Companies Resort To Employing The Welsh
THE recession took a turn for the worse last night as new figures revealed more businesses have resorted to using low cost Welshmen.

Wayne Hayes, a warehouse worker from Chester, said: "I saw this odd creature stacking boxes. The boss said it's from somewhere called 'Llanerch-y-Mor', which I can only assume is a suburb of Mordor."
Wales still suffers from large scale unemployment with many unable to work due to a chronic sense of victimhood and vitamin D deficiency from lack of sunlight. Singer Charlotte Church's bar tab currently accounts for 42% of the country's GDP.
Meanwhile trade unions have called for increased safety checks warning an improperly-handled Welsh can explode in a shower of glowering resentment and vowel-free syllables.
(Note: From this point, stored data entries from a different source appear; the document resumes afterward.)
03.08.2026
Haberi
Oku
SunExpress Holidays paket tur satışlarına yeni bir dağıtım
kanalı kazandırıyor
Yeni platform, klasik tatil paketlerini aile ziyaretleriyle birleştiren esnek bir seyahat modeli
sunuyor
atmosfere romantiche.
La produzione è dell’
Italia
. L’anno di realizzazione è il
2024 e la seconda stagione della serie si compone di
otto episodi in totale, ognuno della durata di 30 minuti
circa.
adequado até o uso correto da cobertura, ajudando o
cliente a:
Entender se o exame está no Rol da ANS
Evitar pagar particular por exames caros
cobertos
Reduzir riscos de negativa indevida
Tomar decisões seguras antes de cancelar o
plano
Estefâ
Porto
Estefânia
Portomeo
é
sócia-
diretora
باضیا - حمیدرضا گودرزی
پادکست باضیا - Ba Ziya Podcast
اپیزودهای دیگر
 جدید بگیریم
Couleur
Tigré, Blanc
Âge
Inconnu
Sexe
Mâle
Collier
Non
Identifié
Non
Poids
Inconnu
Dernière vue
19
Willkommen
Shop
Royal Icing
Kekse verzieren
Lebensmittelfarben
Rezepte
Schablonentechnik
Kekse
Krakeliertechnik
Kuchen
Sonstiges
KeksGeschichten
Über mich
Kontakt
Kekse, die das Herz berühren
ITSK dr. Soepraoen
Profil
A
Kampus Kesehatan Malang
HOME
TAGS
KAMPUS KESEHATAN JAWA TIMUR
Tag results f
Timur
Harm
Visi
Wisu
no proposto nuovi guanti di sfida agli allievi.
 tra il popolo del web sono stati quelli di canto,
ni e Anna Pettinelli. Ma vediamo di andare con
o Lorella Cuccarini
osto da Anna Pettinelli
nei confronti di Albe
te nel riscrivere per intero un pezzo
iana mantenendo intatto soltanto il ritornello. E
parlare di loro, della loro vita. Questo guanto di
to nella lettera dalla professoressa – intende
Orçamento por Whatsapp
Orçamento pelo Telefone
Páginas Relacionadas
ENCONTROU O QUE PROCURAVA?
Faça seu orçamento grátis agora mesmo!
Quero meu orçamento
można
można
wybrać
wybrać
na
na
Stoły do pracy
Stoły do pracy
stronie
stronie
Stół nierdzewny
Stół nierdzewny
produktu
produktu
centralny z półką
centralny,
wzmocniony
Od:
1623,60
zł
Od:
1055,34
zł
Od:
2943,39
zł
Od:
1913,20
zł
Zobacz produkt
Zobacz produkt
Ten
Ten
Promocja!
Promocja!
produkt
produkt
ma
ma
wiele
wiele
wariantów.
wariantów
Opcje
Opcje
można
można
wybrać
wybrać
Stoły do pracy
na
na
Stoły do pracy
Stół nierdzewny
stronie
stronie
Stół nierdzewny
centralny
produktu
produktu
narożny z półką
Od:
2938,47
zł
Roy Hobbs, who employs 12 Welshmen at his factory in Shrewsbury, said: "They're charming little fellows that can easily be trained to do menial tasks. I sometimes think they almost understand what we're saying."
He added: "They're initially skittish around machinery but give them a pallet of straw to sleep on and a flagon of Brains Bitter every night and they're happy as larks."
But many are angry at the introduction of the Welsh. Nikki Hollis, an accounts assistant from Ludlow, said: "How would you like an Ian Woosnam look-a-like screaming Tom Jones down your ear and rubbing his crotch against your cheek while you're trying to do the regional sales figures?"